Mayonnaise Cookies

by 247tasty

The mayonnaise substitutes for the fat present in most biscuit recipes and the mayonnaise vinegar make the cookies light and crispy, just the same as it does for the pie crust. This is a recipe for drop biscuits, meaning no rolling and cutting is needed. The yield is 12 biscuits so you’ll need two 6-well tins of muffin or one 12-well tin of muffin. Equal mounds of biscuit dough may be dropped on well-greased baking tins for a rougher appearance, an easy to make a rich, crisp, sugar-type cookie. The mayonnaise takes the place of eggs and the shortening.

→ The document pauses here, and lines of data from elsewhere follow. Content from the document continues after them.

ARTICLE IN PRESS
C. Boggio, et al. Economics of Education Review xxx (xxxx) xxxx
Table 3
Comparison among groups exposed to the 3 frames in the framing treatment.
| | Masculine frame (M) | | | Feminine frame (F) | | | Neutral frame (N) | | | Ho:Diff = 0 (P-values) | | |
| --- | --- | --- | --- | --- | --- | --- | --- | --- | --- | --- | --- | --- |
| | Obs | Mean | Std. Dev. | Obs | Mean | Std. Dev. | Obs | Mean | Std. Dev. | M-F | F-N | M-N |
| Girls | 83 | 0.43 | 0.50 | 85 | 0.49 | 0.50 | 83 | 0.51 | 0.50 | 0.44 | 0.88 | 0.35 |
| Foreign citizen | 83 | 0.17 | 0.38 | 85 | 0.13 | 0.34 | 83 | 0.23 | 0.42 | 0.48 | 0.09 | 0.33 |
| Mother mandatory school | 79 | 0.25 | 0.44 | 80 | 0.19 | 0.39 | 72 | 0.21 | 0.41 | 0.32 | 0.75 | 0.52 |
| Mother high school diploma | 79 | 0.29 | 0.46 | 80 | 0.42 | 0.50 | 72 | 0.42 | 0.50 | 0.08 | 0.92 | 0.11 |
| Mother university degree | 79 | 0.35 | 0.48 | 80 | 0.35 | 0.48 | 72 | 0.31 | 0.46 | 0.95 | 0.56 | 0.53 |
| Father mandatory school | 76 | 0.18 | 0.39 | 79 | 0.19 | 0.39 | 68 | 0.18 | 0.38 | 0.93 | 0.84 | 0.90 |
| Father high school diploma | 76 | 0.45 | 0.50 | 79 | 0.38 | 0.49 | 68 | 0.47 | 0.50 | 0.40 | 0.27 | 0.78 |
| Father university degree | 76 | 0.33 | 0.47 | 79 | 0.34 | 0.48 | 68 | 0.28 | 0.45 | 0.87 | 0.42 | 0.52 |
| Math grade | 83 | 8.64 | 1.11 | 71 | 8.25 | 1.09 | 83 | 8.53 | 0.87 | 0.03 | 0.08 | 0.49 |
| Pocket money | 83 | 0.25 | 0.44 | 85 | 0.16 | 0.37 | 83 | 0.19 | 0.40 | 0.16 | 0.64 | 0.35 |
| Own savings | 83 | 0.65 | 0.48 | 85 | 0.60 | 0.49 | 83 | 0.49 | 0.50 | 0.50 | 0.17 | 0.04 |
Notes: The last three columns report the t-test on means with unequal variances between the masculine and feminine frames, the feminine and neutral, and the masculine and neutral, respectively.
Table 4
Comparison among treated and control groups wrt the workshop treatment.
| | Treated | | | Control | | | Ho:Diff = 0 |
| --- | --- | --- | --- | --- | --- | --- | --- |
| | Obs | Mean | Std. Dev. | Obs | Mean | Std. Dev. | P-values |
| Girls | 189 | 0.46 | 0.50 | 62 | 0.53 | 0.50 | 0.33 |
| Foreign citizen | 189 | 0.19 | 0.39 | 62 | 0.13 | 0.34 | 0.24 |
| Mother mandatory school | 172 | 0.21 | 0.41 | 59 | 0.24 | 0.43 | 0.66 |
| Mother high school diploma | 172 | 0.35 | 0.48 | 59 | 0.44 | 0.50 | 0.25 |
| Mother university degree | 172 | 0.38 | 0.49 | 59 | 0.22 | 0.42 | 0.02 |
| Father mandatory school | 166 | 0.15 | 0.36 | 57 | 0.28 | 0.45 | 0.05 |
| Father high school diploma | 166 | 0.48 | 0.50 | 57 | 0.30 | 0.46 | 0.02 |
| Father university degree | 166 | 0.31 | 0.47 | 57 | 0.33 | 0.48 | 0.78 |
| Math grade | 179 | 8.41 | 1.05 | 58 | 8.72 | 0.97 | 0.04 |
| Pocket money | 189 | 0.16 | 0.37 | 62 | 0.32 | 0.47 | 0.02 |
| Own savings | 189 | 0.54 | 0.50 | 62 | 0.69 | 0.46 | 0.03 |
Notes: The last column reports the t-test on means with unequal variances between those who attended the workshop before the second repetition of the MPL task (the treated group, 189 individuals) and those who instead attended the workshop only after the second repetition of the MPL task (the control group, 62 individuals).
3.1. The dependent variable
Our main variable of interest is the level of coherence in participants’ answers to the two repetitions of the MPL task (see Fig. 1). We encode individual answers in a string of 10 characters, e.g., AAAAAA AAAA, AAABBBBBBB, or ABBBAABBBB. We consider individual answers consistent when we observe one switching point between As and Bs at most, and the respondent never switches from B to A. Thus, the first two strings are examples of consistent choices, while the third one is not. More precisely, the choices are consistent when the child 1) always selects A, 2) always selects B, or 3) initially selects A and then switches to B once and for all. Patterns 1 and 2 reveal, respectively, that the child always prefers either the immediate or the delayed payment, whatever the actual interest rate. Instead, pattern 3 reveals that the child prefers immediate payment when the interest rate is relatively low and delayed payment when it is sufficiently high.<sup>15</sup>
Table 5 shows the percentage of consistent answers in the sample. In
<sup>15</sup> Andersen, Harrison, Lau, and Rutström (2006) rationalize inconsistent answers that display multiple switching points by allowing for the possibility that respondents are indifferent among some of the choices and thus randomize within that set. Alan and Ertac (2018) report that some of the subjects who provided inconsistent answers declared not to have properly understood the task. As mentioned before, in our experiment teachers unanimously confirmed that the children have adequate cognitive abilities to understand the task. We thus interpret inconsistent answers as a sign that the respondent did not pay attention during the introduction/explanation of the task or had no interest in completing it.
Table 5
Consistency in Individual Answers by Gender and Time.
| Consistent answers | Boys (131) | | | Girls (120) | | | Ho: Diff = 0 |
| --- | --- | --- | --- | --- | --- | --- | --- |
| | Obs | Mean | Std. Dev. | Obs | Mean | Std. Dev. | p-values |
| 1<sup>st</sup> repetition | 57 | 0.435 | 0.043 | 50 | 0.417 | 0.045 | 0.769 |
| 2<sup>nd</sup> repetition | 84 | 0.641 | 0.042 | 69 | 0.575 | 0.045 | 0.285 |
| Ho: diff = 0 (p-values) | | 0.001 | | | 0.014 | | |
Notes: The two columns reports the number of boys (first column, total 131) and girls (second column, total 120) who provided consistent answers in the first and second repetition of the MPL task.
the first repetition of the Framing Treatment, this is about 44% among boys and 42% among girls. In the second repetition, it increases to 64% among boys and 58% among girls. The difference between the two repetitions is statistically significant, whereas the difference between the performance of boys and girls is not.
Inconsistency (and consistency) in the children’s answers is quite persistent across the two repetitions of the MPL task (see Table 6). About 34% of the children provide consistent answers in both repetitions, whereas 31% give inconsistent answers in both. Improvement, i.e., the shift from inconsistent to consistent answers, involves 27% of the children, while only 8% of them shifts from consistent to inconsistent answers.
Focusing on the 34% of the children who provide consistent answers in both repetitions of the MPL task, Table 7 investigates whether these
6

Mayonnaise is made of eggs, butter, and vinegar, so it makes sense to believe that baked goods are perfect. Each of these items is essential for a delicious treat, so mayo is an effective way to bake.


1 cup white sugar
2 cups all-purpose flour
1 cup mayonnaise
1 tsp baking soda
1 pinch salt
1 tsp vanilla extract


1. Mix the sugar, flour, baking soda, and salt. Add Coffee and mayonnaise. Mix and mix well.

2. Shape into walnut-sized balls and sprinkle with sugar and fork to mash. Bake for 12 minutes on an oven of 350 degrees F (175 degrees C).


1. These biscuits can be made in a well-grained 9-inch baking dish. While dry, cut into individual pieces and serve with butter.

2. This biscuit recipe is also ideal as it bubbles away with the lid on to cook on top of a stew.

3. Replace the same quantity of mayonnaise for the oil requested in the recipe, and leave off the eggs. It is said that you must add a little more water to get the right consistency if you start with a boxed cake mix, so you may need to do it to make it perfect. And the egg and oil for a cookie recipe can be easily exchanged.